On Friday, McLeod was admitted again following an appeal filed by IL&FS Infrastructure Debt Fund.

Sources in the tea company confirmed it would appeal against the order in NCLAT, Delhi, even as it would simultaneously explore a mediation.

The court development will be a setback for the Khaitan family-promoted company, which signed an exclusive agreement last month with Carbon Resources to jointly explore a one-time settlement payment to the lenders of McLeod to resolve outstanding debt, which stands at around Rs 1,600 crore.

The case

McLeod Russel was admitted to CIRP even though it was not the borrower in this instant case as IL&FS Infrastructure Debt Fund had lent Rs 252.66 crore to two of the holding companies of the Khaitan family viz. Babcock Borsig Ltd and Williamson Magor & Co Ltd in 2017.

However, McLeod had executed a ‘shortfall undertaking’ in favour of IL&FS Infra Debt Fund.

Senior counsel Ratnanko Banerji, who appeared for IL&FS, argued that by entering into the shortfall undertaking, McLeod guaranteed to discharge the liability and obligations of the borrowers in the event of a default, and such an obligation was directly owed to the financial creditor.

Senior counsel Pranav Kohli, who appeared for McLeod, argued that McLeod was not the borrower and there are no obligations under the letters of comfort or interest shortfall undertaking which would require payment to the applicant by the company.

However, the bench comprising Justice Rohit Kapoor and Balraj Joshi (technical member) held that a financial debt exists and which has been defaulted by the corporate debtor (McLeod).

The court noted that McLeod had issued 24 post dated cheques worth Rs 33.77 crore to IL&FS.

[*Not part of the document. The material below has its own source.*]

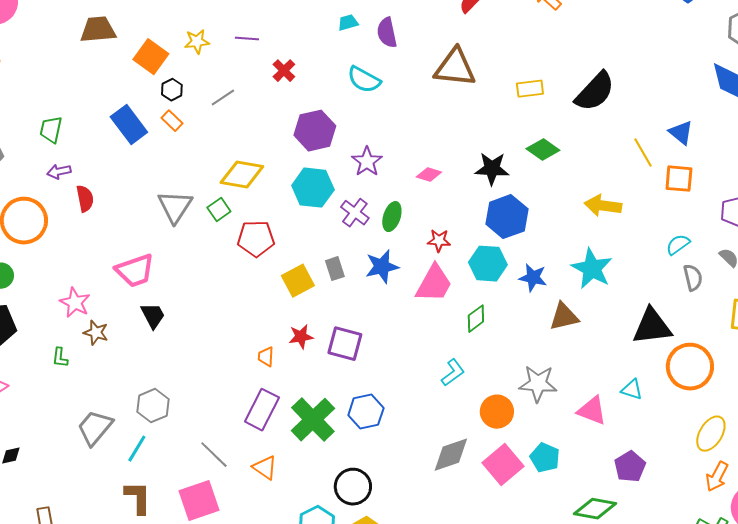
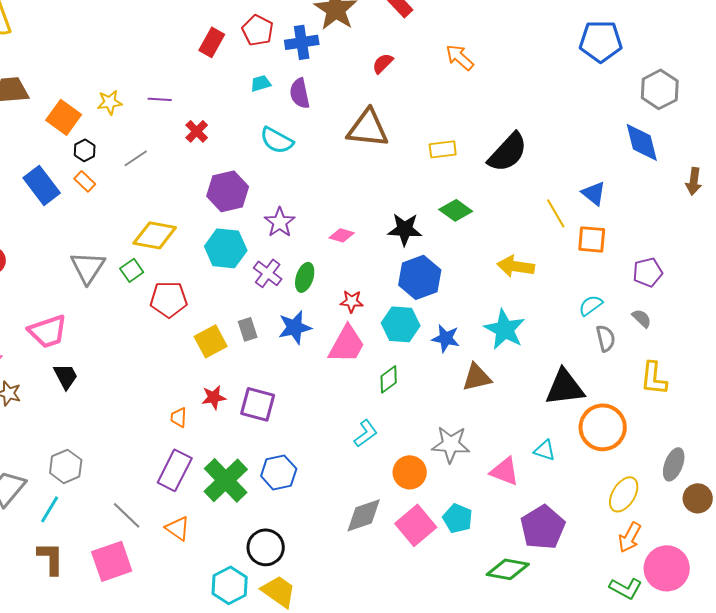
purple pentagon: (630, 467) -> (543, 527), size x1.4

“On the basis of the PDCs issued by the corporate debtor herein to the financial creditor herein, the debt is established and the fact that the borrower failed to respond to the notices sent by the financial creditor… the facilities were recalled pursuant to the recall letters… Therefore, this adjudicating authority is satisfied that a default has occurred and therefore this petition deserves to be admitted,” the order read.

Ramya Hariharan, founder of Citadel Law Chambers, who represented IL&FS, said: “The order is very significant as it sets a precedent for the issue of whether a default under a shortfall undertaking constitutes a financial debt under the IBC, 2016.”

IL&FS, which itself had gone through financial turmoil, had filed the case against McLeod in 2019. NCLT appointed Ritesh Prasad Adatiya as the interim resolution professional in this case on Friday.